→ **Task brief**: Some of the lines below need repeating. Reproduce exactly those between the lines holding "pen holder: none" and "monitor: present [216,9,446,190]", inclusive.

→ **Data to examine**:
▼

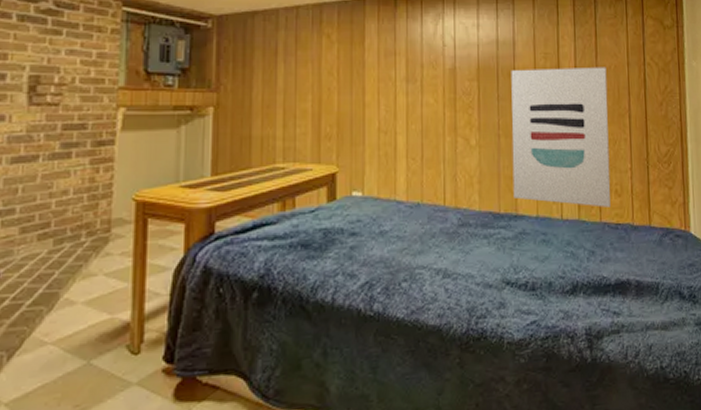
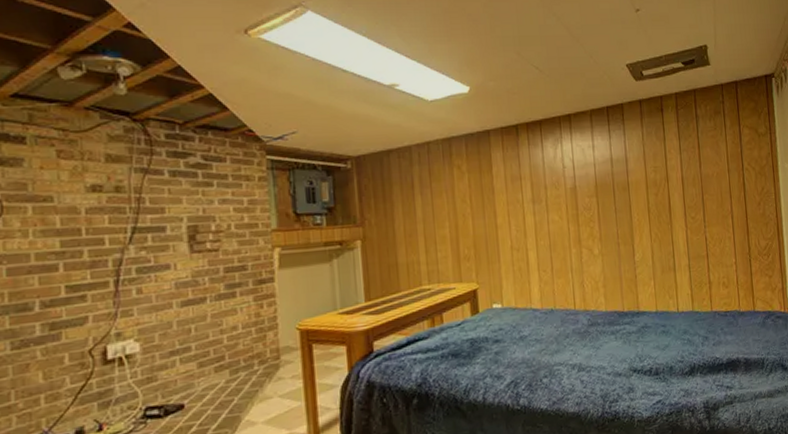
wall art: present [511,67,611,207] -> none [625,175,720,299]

▲
▼

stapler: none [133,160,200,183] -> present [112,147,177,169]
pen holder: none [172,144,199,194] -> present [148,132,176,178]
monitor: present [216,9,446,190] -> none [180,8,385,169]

▲

→ **Response to the exercise**:
pen holder: none [172,144,199,194] -> present [148,132,176,178]
monitor: present [216,9,446,190] -> none [180,8,385,169]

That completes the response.